Scalia, um, explained
There were two op-eds in the Star Tribune on July 3rd, purporting to unpack Supreme Court Justice Antonin Scalia’s thinking. One is by Cass Sunstein, and the other is by Noah Feldman. They’re both professors at the Harvard Law School. I am sure the professors are much more familiar with the oeuvre of the longest sitting Supreme Court Justice than I am, but I am reminded of the defense a parent or sibling sometimes mounts on behalf of a child — because you have to. Scalia, of course, in a Harvard grad.
But there were a few things that seemed — maybe just to an untutored plebeian such as myself — well, not exactly right. First, here’s Sunstein:
Perhaps [Scalia’s] central goal has been to promote the rule of law, which (as he contended in an important essay in 1989) is “a law of rules.” He seeks to increase predictability. He favors general rules, not case-by-case judgments.
In his view, such rules simplify life for ordinary people and the legal system. They also reduce the danger that political preferences will dominate judicial decisions.
This is a fairly garden-variety case for stare decisis. But it’s a laugher when applied to Scalia. The case that first came to mind in this context is Scalia’s opinion in District of Columbia v. Heller which held, well, let’s get it from the Court’s syllabus:
The Second Amendment protects an individual right to possess a firearm unconnected with service in a militia, and to use that arm for traditionally lawful purposes, such as self-defense within the home.
Here’s the text of the Second Amendment:
A well regulated militia, being necessary to the security of a free state, the right of the people to keep and bear arms, shall not be infringed.
And after many, many decades of jurisprudence to the contrary, son of a gun, it took Tony Scalia in 2008 to figure out that the predicate language was meaningless. Scalia channels the framers of the constitution regularly, I guess.
And then there is this:
As an “originalist,” Scalia believes that provisions of the Constitution mean what they meant at the time that they were ratified. [emphasis added] He thinks that originalism increases predictability and ensures the sovereignty of We the People. The meaning of constitutional provisions is a question of history, not morality.
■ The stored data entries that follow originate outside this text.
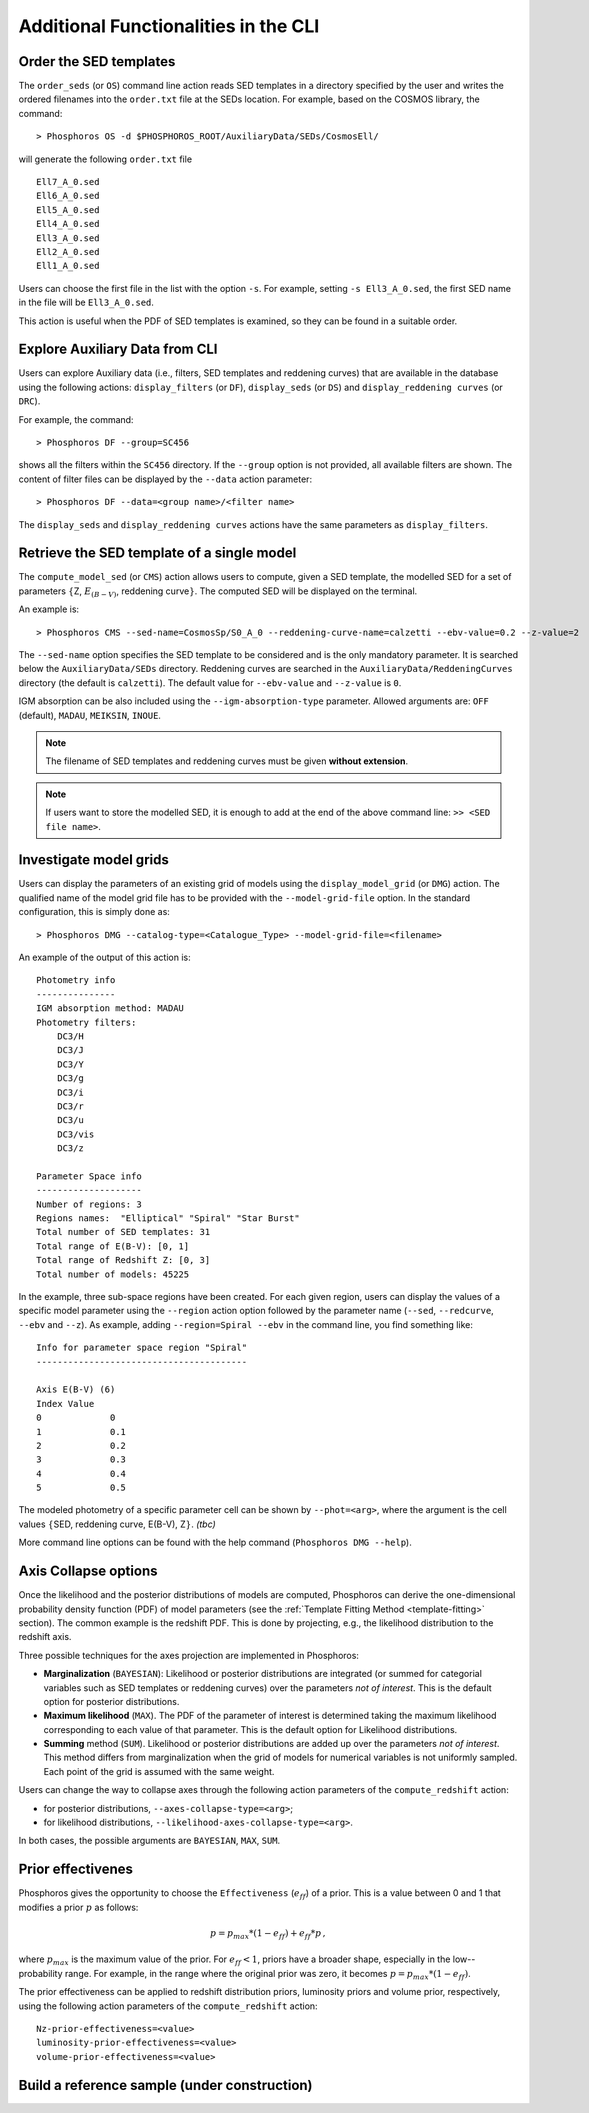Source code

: .. _additional-functionality-CLI:

Additional Functionalities in the CLI
==================================================

.. _order-sed:

Order the SED templates
--------------------------------------------------

The ``order_seds`` (or ``OS``) command line action reads SED templates
in a directory specified by the user and writes the ordered filenames
into the ``order.txt`` file at the SEDs location. For example, based
on the COSMOS library, the command::

  > Phosphoros OS -d $PHOSPHOROS_ROOT/AuxiliaryData/SEDs/CosmosEll/

will generate the following ``order.txt`` file ::

  Ell7_A_0.sed
  Ell6_A_0.sed
  Ell5_A_0.sed
  Ell4_A_0.sed
  Ell3_A_0.sed
  Ell2_A_0.sed
  Ell1_A_0.sed

Users can choose the first file in the list with the option
``-s``. For example, setting ``-s Ell3_A_0.sed``, the first SED name
in the file will be ``Ell3_A_0.sed``.

This action is useful when the PDF of SED templates is examined,
so they can be found in a suitable order.

.. _explore_aux_cli:

Explore Auxiliary Data from CLI
-----------------------------------------

Users can explore Auxiliary data (i.e., filters, SED templates and
reddening curves) that are available in the database using the
following actions: ``display_filters`` (or ``DF``), ``display_seds``
(or ``DS``) and ``display_reddening curves`` (or ``DRC``).

For example, the command::

  > Phosphoros DF --group=SC456

shows all the filters within the ``SC456`` directory. If the
``--group`` option is not provided, all available filters are
shown. The content of filter files can be displayed by the ``--data``
action parameter::

  > Phosphoros DF --data=<group name>/<filter name>

The ``display_seds`` and ``display_reddening curves`` actions have the
same parameters as ``display_filters``.


.. _sed-template-retrieve:

Retrieve the SED template of a single model
----------------------------------------------------------

The ``compute_model_sed`` (or ``CMS``) action allows users to compute,
given a SED template, the modelled SED for a set of parameters
:math:`\{`\ Z, :math:`E_{(B-V)}`, reddening curve\ :math:`\}`. The
computed SED will be displayed on the terminal.

An example is::

  > Phosphoros CMS --sed-name=CosmosSp/S0_A_0 --reddening-curve-name=calzetti --ebv-value=0.2 --z-value=2

The ``--sed-name`` option specifies the SED template to be considered
and is the only mandatory parameter. It is searched below the
``AuxiliaryData/SEDs`` directory. Reddening curves are searched in the
``AuxiliaryData/ReddeningCurves`` directory (the default is
``calzetti``). The default value for ``--ebv-value`` and ``--z-value``
is ``0``.

IGM absorption can be also included using the
``--igm-absorption-type`` parameter. Allowed arguments are: ``OFF``
(default), ``MADAU``, ``MEIKSIN``, ``INOUE``.

.. note::

   The filename of SED templates and reddening curves must be given
   **without extension**.

.. note::

   If users want to store the modelled SED, it is enough to add at the
   end of the above command line: ``>> <SED file name>``.

.. _investigate-model-grids:

Investigate model grids
------------------------------------

Users can display the parameters of an existing grid of models
using the ``display_model_grid`` (or ``DMG``) action. The qualified
name of the model grid file has to be provided with the
``--model-grid-file`` option. In the standard configuration, this is
simply done as::

  > Phosphoros DMG --catalog-type=<Catalogue_Type> --model-grid-file=<filename>

An example of the output of this action is::

  Photometry info
  ---------------
  IGM absorption method: MADAU
  Photometry filters:
      DC3/H
      DC3/J
      DC3/Y
      DC3/g
      DC3/i
      DC3/r
      DC3/u
      DC3/vis
      DC3/z

  Parameter Space info
  --------------------
  Number of regions: 3
  Regions names:  "Elliptical" "Spiral" "Star Burst"
  Total number of SED templates: 31
  Total range of E(B-V): [0, 1]
  Total range of Redshift Z: [0, 3]
  Total number of models: 45225

In the example, three sub-space regions have been created. For each given
region, users can display the values of a specific model parameter
using the ``--region`` action option followed by the parameter name
(``--sed``, ``--redcurve``, ``--ebv`` and ``--z``). As example, adding
``--region=Spiral --ebv`` in the command line, you find something
like::

  Info for parameter space region "Spiral"
  ----------------------------------------

  Axis E(B-V) (6)
  Index	Value
  0	        0
  1	        0.1
  2	        0.2
  3	        0.3
  4	        0.4
  5	        0.5
  
The modeled photometry of a specific parameter cell can be shown by
``--phot=<arg>``, where the argument is the cell values :math:`\{`\
SED, reddening curve, E(B-V), Z\ :math:`\}`. *(tbc)*

More command line options
can be found with the help command (``Phosphoros DMG --help``).


  
.. _axis-collapse:

Axis Collapse options
----------------------------

Once the likelihood and the posterior distributions of models are
computed, Phosphoros can derive the one-dimensional probability
density function (PDF) of model parameters (see the :ref:`Template
Fitting Method <template-fitting>` section). The common example is the
redshift PDF. This is done by projecting, e.g., the likelihood
distribution to the redshift axis.

.. of the model parameter for which the PDF is required.

Three possible techniques for the axes projection are implemented in
Phosphoros:

* **Marginalization** (``BAYESIAN``): Likelihood or posterior
  distributions are integrated (or summed for categorial
  variables such as SED templates or reddening curves) over
  the parameters *not of interest*. This is the default option for
  posterior distributions.

* **Maximum likelihood** (``MAX``). The PDF of the parameter of
  interest is determined taking the maximum likelihood corresponding
  to each value of that parameter. This is the default option for
  Likelihood distributions.

* **Summing** method (``SUM``). Likelihood or posterior distributions
  are added up over the parameters *not of interest*. This method
  differs from marginalization when the grid of models for numerical
  variables is not uniformly sampled. Each point of the grid is
  assumed with the same weight.

Users can change the way to collapse axes through the following action
parameters of the ``compute_redshift`` action:

- for posterior distributions, ``--axes-collapse-type=<arg>``;

- for likelihood distributions, ``--likelihood-axes-collapse-type=<arg>``.

In both cases, the possible arguments are ``BAYESIAN``, ``MAX``,
``SUM``.


.. _effectiveness:

Prior effectivenes
-----------------------

Phosphoros gives the opportunity to choose the ``Effectiveness``
(:math:`e_{ff}`) of a prior. This is a value between 0 and 1 that
modifies a prior :math:`p` as follows:

.. math::

    p = p_{max}*(1-e_{ff})+e_{ff}*p\,,

where :math:`p_{max}` is the maximum value of the prior.  For
:math:`e_{ff}<1`, priors have a broader shape, especially in the
low--probability range. For example, in the range where the original
prior was zero, it becomes :math:`p=p_{max}*(1-e_{ff})`.

The prior effectiveness can be applied to redshift distribution
priors, luminosity priors and volume prior, respectively, using the
following action parameters of the ``compute_redshift`` action::

  Nz-prior-effectiveness=<value>
  luminosity-prior-effectiveness=<value>
  volume-prior-effectiveness=<value>
   

.. _reference-sample:

Build a reference sample (**under construction**)
------------------------------------------------------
Except when they don’t, apparently. But Scalia was certainly original when he found this new right that lay undiscovered since ratification of the Constitution, or maybe the ratification of the 14th Amendment, as applied to the states.
There has been a lot of ink spilled over this issue since 2008, and I don’t intend to rehash it, save to say that Scalia doesn’t pay as much attention to the bare language of the Constitution as Sunstein suggests, especially when it suits him, and he’s plenty result oriented, too, when you get right down to it.
That is what the uproar over Scalia’s contradictory opinions in the affirmative action and voting rights cases, on the one hand, and DOMA decision dissent, on the other, is all about. But really, they aren’t contradictory at all, if you’re looking for the conservative result.
Professor Feldman writes:
Scalia is a unique figure on the bench, saying things other justices don’t even think. As a law professor, I couldn’t do without him, and I love hearing him articulate the most extreme positions with implacable logic and a total lack of filter.
Yes, Professor, he’s a gas, all right! It must really be funny when he and Thomas tell fart jokes in conference, especially in front of the ladies. Oh, to be a fly on the wall in there!
But there are a lot of us who don’t care much for bully-boy jurisprudence by the senior jurist in the United States. A smart jerk is, after all, still a jerk.